→ **EXTRACTED TEXT**
^^^^^^^^^^^^^^^^
Could Redis do some of this better? Probably. But managing one database is simpler than managing two. When you’re solo, every additional service is something else that can break.

More importantly, every dependency directly affects your uptime. Two services means twice the things that can fail. Twice the things to monitor. Twice the things to back up. Twice the things to upgrade. Your availability is only as good as your weakest service. Every new service is another thing that can break at 2am.

Sure, at some point I might need Redis for caching. Or RabbitMQ for complex queue patterns. Or Kafka for event streaming. But that’s a very, very long way off. And honestly? I’m not looking forward to adding those dependencies.

Single Region, Global Users

The backend runs in one location: US East.

Three things make this work globally:

  1. Cloudflare Argo reduces latency by routing traffic through their network
  2. Optimistic updates in the UI make actions feel instant
  3. Prefetching loads data before users click

The frontends render on Cloudflare’s edge, so users get HTML from a nearby location while the data loads from the backend.

Serverless Where It Makes Sense

I use serverless for the frontends because they’re stateless. They just render HTML and proxy API calls. No persistent connections, no background jobs, no state to manage.
^^^^^^^^^^^^^^^^
→ **EXERCISE TASKS**
• a. List every technique the infrastructure text names as making a single-region backend work for global users.
• b. Answer these questions from the infrastructure text:
(i) In which location does the backend run?
(ii) For what purpose does the author say Kafka might someday be needed?
(iii) What reason does the author give for using serverless for the frontends?
• c. Carry the infrastructure text forward from its last sentence.

→ **PROVIDED RECORDS**
^^^^^^^^^^^^^^^^
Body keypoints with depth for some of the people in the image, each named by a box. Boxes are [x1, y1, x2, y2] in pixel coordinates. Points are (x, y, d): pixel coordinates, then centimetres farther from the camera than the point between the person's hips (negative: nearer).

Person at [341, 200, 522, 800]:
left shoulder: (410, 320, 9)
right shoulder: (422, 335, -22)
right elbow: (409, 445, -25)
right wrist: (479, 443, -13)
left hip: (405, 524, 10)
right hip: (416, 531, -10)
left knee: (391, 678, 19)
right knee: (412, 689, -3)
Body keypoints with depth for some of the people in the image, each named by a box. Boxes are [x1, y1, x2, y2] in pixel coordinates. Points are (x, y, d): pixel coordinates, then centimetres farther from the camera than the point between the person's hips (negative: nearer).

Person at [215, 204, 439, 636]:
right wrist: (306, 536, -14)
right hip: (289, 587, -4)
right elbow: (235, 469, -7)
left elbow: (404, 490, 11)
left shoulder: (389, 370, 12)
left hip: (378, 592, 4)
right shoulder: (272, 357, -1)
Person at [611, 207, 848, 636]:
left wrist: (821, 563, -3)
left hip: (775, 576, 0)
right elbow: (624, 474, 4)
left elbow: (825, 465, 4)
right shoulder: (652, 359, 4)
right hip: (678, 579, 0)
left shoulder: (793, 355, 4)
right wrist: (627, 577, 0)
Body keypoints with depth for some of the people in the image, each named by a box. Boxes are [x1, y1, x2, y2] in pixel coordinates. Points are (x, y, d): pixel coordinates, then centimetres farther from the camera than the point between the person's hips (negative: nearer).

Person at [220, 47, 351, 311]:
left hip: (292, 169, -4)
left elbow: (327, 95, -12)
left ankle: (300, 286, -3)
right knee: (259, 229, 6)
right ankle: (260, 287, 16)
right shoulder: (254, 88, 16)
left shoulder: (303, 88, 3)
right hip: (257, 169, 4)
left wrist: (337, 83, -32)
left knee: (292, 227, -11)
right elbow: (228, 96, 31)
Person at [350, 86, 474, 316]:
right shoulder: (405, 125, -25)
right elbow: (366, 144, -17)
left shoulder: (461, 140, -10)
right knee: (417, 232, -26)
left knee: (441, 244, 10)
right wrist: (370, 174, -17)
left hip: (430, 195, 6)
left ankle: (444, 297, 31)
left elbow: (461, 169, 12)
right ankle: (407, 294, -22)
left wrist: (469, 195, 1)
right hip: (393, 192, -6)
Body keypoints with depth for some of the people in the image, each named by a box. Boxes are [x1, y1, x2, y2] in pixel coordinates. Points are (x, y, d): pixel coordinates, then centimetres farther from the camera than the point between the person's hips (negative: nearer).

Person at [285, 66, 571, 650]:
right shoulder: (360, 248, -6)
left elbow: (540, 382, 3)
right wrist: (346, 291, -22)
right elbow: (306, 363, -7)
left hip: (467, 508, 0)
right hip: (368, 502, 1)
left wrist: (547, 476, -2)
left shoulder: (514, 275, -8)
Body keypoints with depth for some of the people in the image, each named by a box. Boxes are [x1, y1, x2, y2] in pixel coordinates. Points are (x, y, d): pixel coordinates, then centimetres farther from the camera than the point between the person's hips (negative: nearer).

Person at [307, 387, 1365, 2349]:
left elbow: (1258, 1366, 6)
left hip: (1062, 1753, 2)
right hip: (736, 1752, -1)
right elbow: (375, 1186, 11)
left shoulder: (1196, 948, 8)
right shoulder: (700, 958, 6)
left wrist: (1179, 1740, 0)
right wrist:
^^^^^^^^^^^^^^^^
→ **ANSWERS TO THE PROBLEMS**
• a.
1. Cloudflare Argo, which reduces latency by routing traffic through Cloudflare's network
2. Optimistic updates in the UI, which make actions feel instant
3. Prefetching, which loads data before users click

• b.
(i) US East.
(ii) Event streaming.
(iii) The frontends are stateless. They only render HTML and proxy API calls, with no persistent connections, background jobs or state to manage.

• c.
But the backend is a traditional server. You need connection pools for PostgreSQL. You need long-running processes for job queues. You need WebSocket connections for real-time features. Serverless isn’t great at these things.

This split works well:

  • Frontends scale automatically on the edge
  • Backend runs predictably on dedicated servers

The Trade-offs of Self-Hosting

I self-host PostgreSQL and the backend cluster. This takes more work than using managed services, but I get:

  • Full control over PostgreSQL extensions and configuration
  • Ability to run pg-boss, pg-vector, and other tools
  • Predictable costs that don’t scale with usage
  • No vendor lock-in

The downside: I handle backups, updates, and monitoring myself. If you value your time more than control, managed services might be better.

When This Makes Sense

This architecture works well when:

  • You’re one person or a small team
  • You want to own your infrastructure
  • You’re comfortable with PostgreSQL and Docker
  • You don’t need multi-region data replication
  • Your features don’t require complex real-time sync

It probably doesn’t make sense if:

  • You have a large team that needs managed services
  • You need true multi-region presence
  • You’re not comfortable managing servers
  • You need specialized databases for specific features

What I’ve Learned

PostgreSQL can do more than you think. Job queues, caching, pub/sub. It handles all of these reasonably well. You might not need that Redis instance yet.

Stateless frontends simplify everything. When your edge workers just render and proxy, there’s no distributed state to worry about.

Single region is fine for most SaaS apps. With good caching and optimistic UI updates, users won’t notice if your server is far away.

Boring technology works. Docker Swarm isn’t as fancy as Kubernetes, but it’s simpler and does the job.

Over-provision your servers. VMs are cheap. Having 4x the capacity you need means you never have to think about scaling during a traffic spike. Peace of mind is worth the extra $50/month.

The Reality of Maintenance

The hardest part was the initial setup. Understanding how all the pieces fit together takes time and experience. But once it’s running? I spend maybe 2-3 hours per month on infrastructure.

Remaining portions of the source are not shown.